Work request - The records that follow must be repeated exactly, minus the images.

Records -
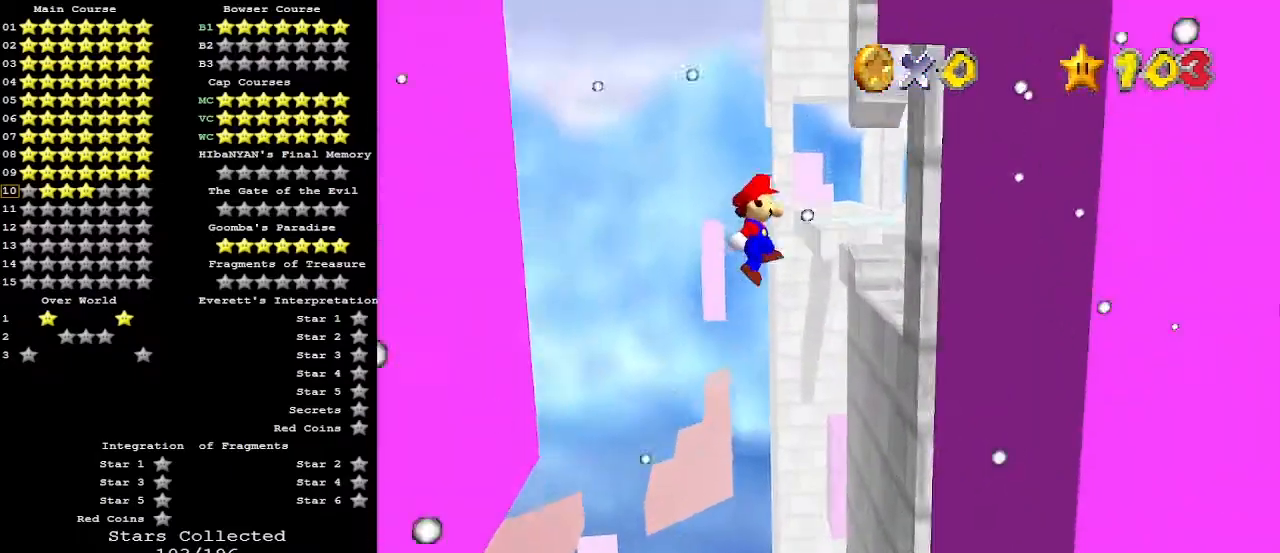
{"buttons": ["A"], "left_stick": "up", "events": [[167, "left_stick", "right"], [233, "A", "up"], [300, "left_stick", "up"], [367, "A", "down"]]}
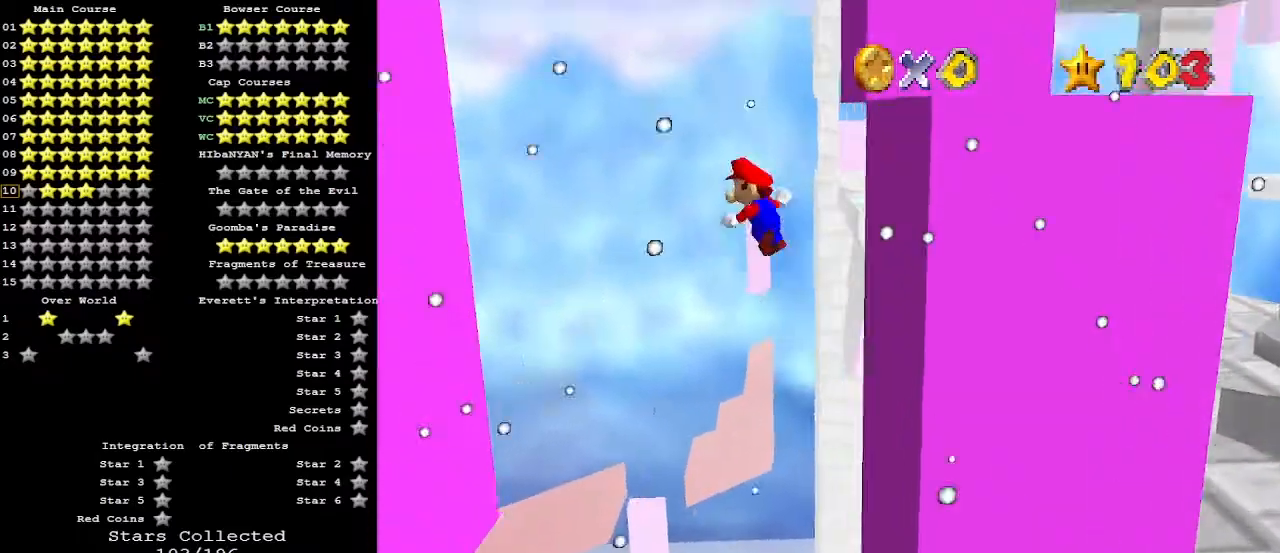
{"buttons": ["A"], "left_stick": "up-left", "events": [[300, "left_stick", "up-left"]]}
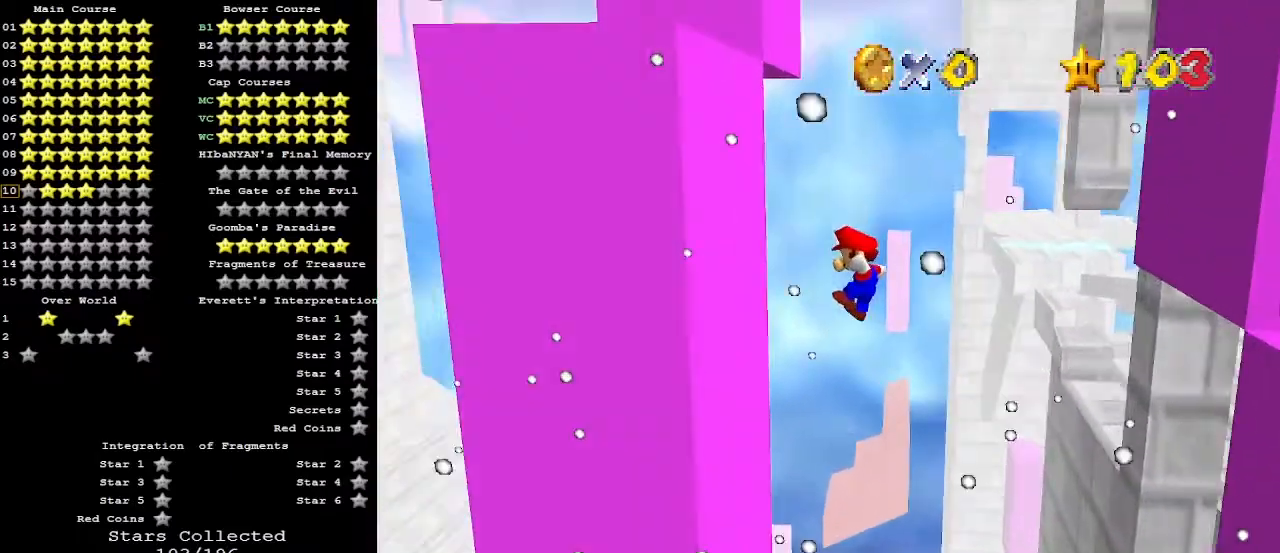
{"buttons": ["A"], "left_stick": "up-right", "events": [[133, "A", "up"], [267, "A", "down"], [300, "left_stick", "up-right"]]}
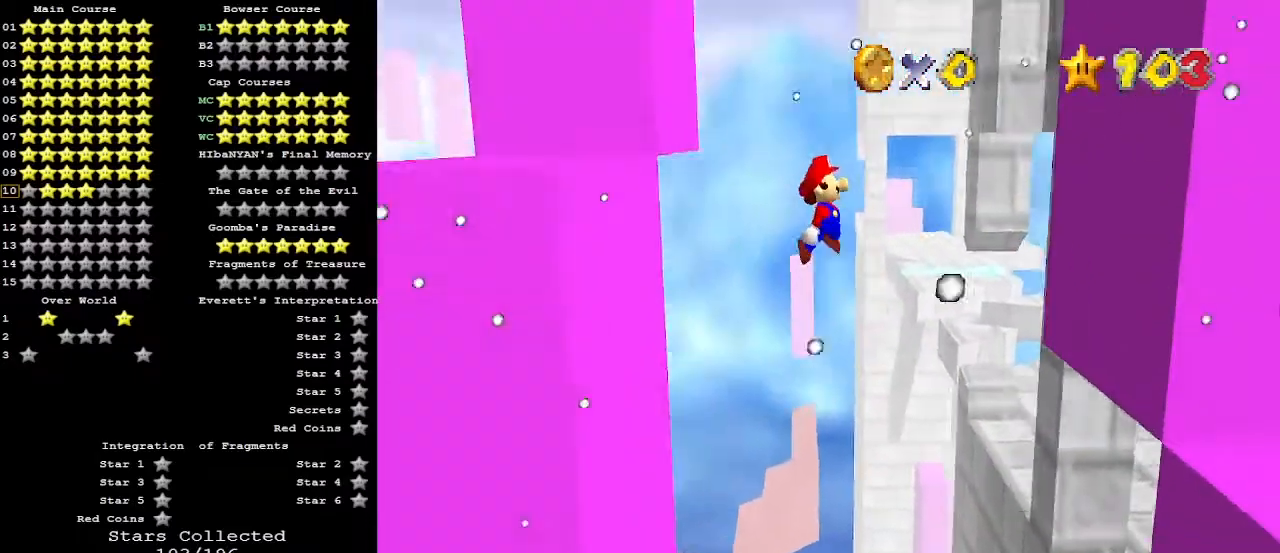
{"buttons": [], "left_stick": "up-right", "events": [[367, "A", "up"]]}
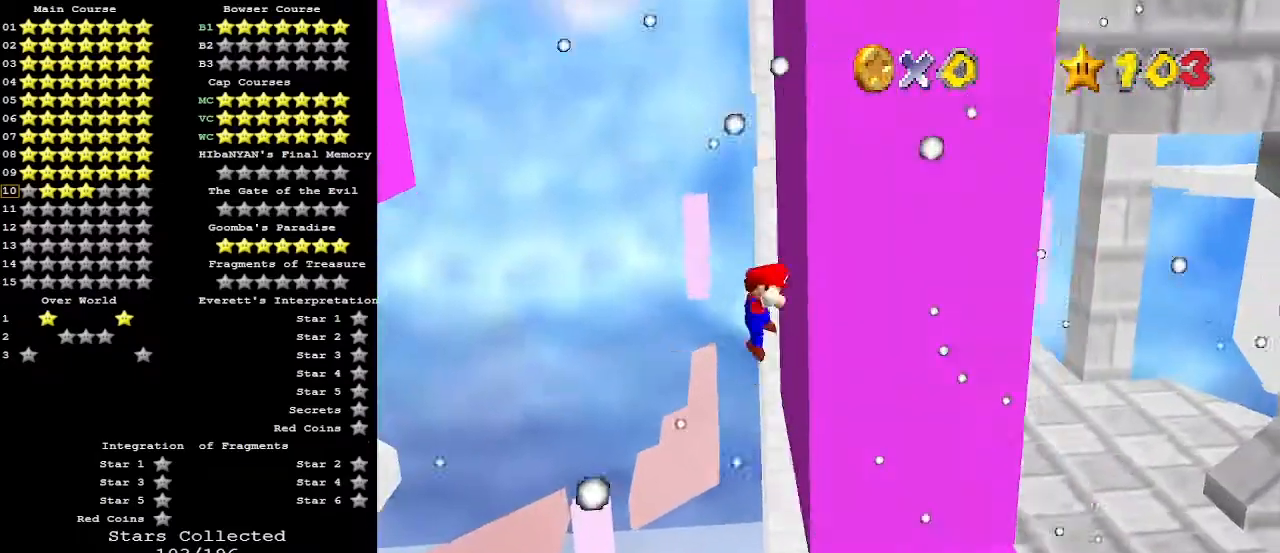
{"buttons": ["A"], "left_stick": "up-left", "events": [[33, "left_stick", "up"], [100, "A", "down"], [133, "left_stick", "up-left"]]}
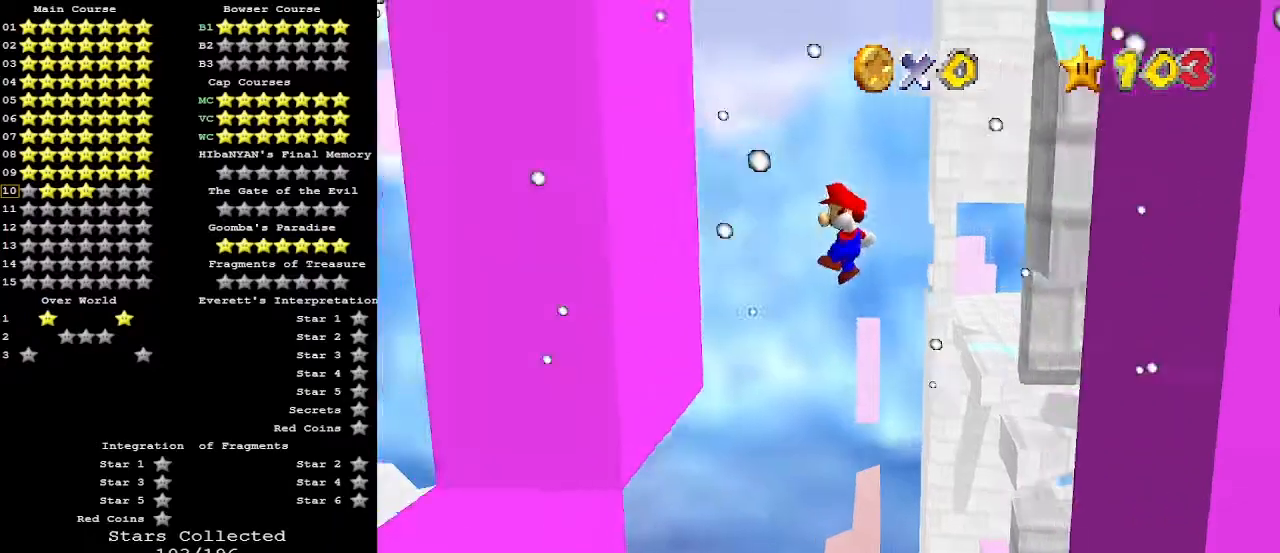
{"buttons": ["A"], "left_stick": "down-right", "events": [[300, "A", "up"], [367, "A", "down"], [367, "left_stick", "down-right"]]}
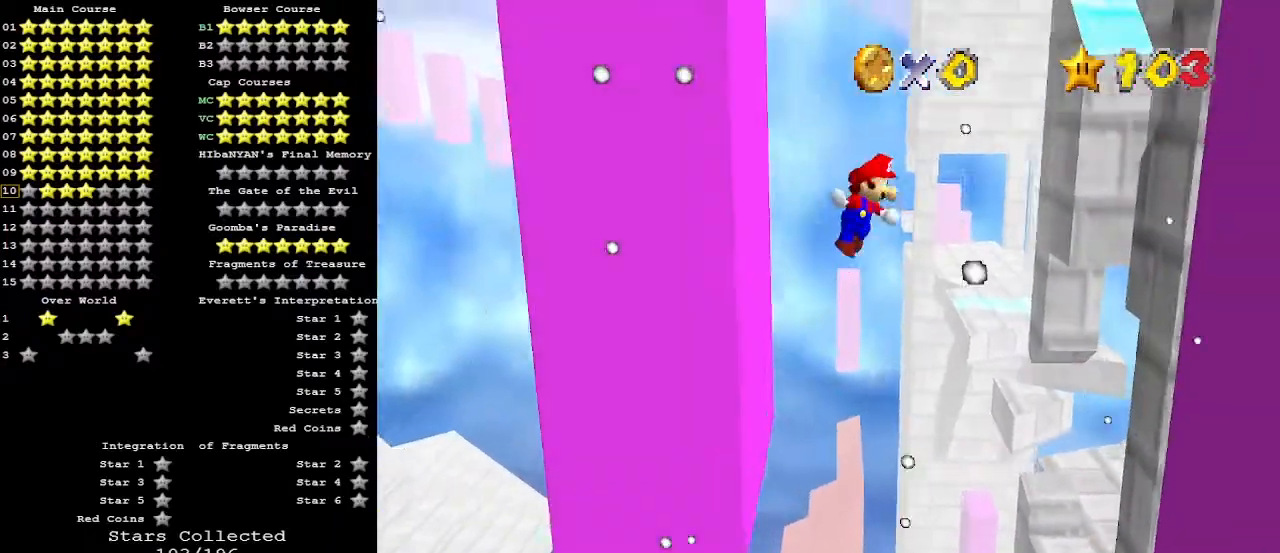
{"buttons": ["A"], "left_stick": "right", "events": [[233, "left_stick", "right"]]}
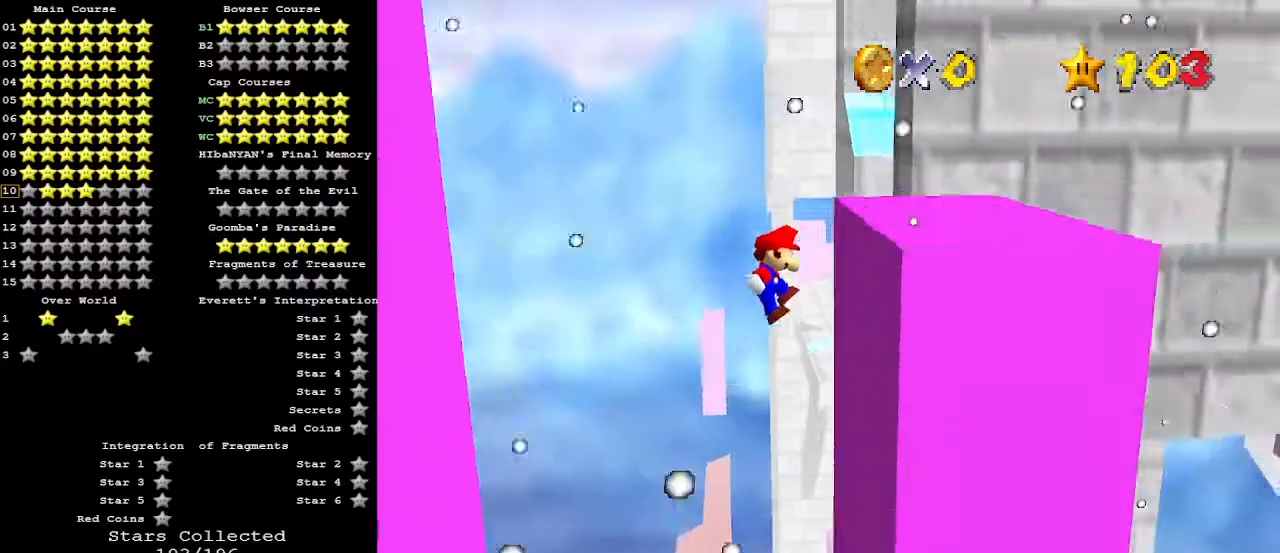
{"buttons": [], "left_stick": "up-left", "events": [[33, "left_stick", "up-right"], [67, "A", "up"], [133, "left_stick", "up"], [200, "A", "down"], [233, "left_stick", "up-left"], [467, "A", "up"]]}
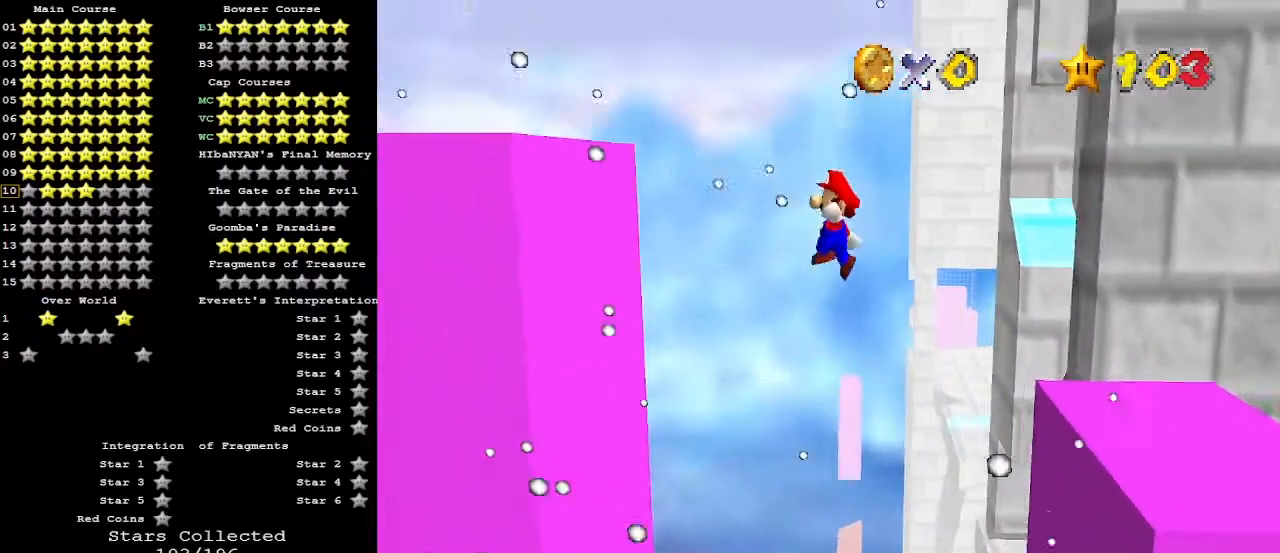
{"buttons": [], "left_stick": "down-right", "events": [[233, "left_stick", "left"], [333, "left_stick", "down"], [433, "left_stick", "down-right"]]}
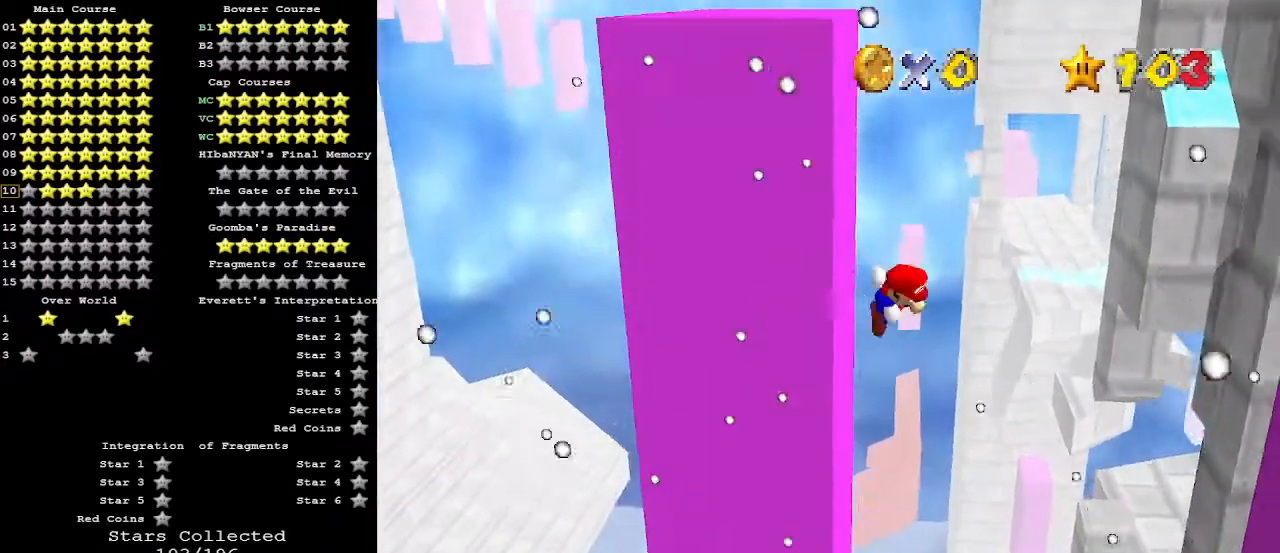
{"buttons": ["A"], "left_stick": "down-right", "events": [[33, "A", "down"], [100, "C_DOWN", "down"], [233, "C_DOWN", "up"]]}
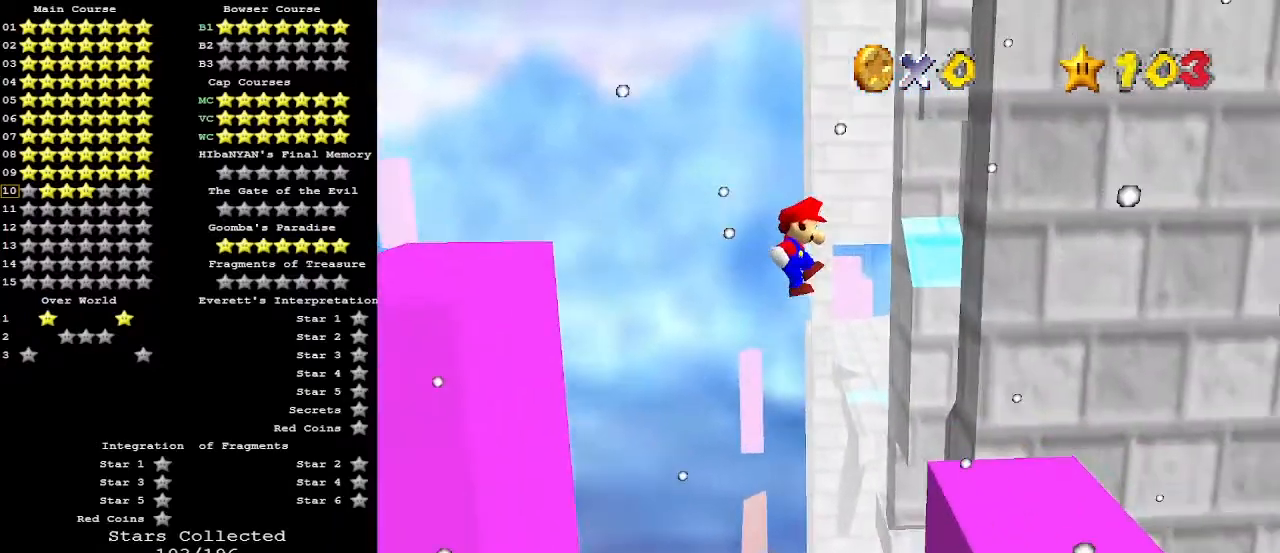
{"buttons": ["A"], "left_stick": "center", "events": [[67, "left_stick", "down"], [233, "left_stick", "down-left"], [467, "left_stick", "center"]]}
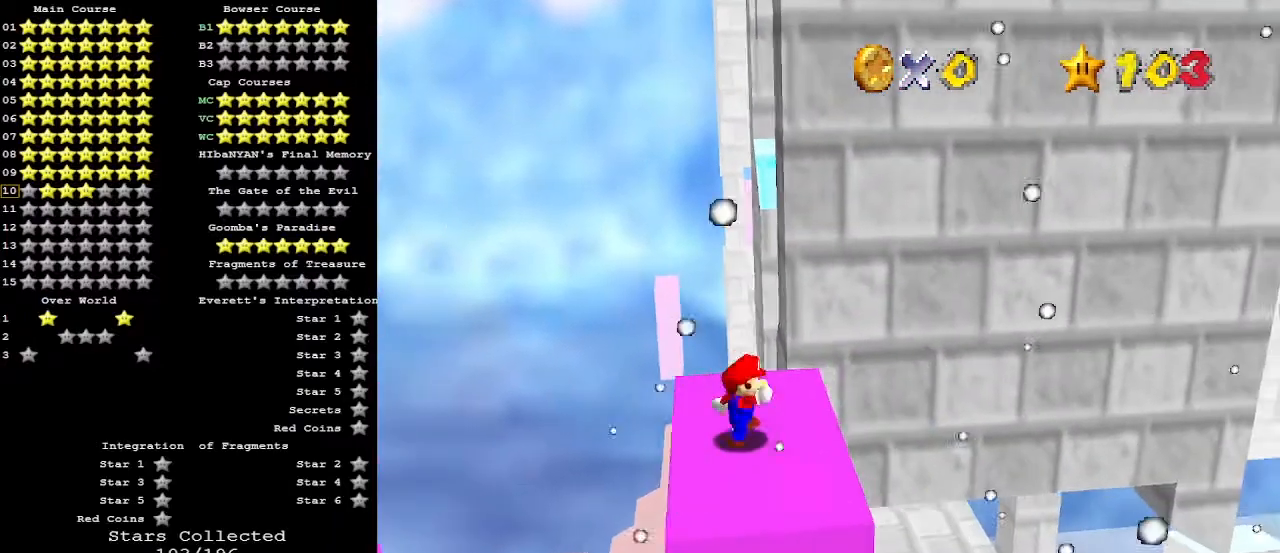
{"buttons": ["A"], "left_stick": "center", "events": [[33, "A", "up"], [467, "A", "down"]]}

Answer to this problem -
{"buttons": ["A"], "left_stick": "up", "events": [[167, "left_stick", "right"], [233, "A", "up"], [300, "left_stick", "up"], [367, "A", "down"]]}
{"buttons": ["A"], "left_stick": "up-left", "events": [[300, "left_stick", "up-left"]]}
{"buttons": ["A"], "left_stick": "up-right", "events": [[133, "A", "up"], [267, "A", "down"], [300, "left_stick", "up-right"]]}
{"buttons": [], "left_stick": "up-right", "events": [[367, "A", "up"]]}
{"buttons": ["A"], "left_stick": "up-left", "events": [[33, "left_stick", "up"], [100, "A", "down"], [133, "left_stick", "up-left"]]}
{"buttons": ["A"], "left_stick": "down-right", "events": [[300, "A", "up"], [367, "A", "down"], [367, "left_stick", "down-right"]]}
{"buttons": ["A"], "left_stick": "right", "events": [[233, "left_stick", "right"]]}
{"buttons": [], "left_stick": "up-left", "events": [[33, "left_stick", "up-right"], [67, "A", "up"], [133, "left_stick", "up"], [200, "A", "down"], [233, "left_stick", "up-left"], [467, "A", "up"]]}
{"buttons": [], "left_stick": "down-right", "events": [[233, "left_stick", "left"], [333, "left_stick", "down"], [433, "left_stick", "down-right"]]}
{"buttons": ["A"], "left_stick": "down-right", "events": [[33, "A", "down"], [100, "C_DOWN", "down"], [233, "C_DOWN", "up"]]}
{"buttons": ["A"], "left_stick": "center", "events": [[67, "left_stick", "down"], [233, "left_stick", "down-left"], [467, "left_stick", "center"]]}
{"buttons": ["A"], "left_stick": "center", "events": [[33, "A", "up"], [467, "A", "down"]]}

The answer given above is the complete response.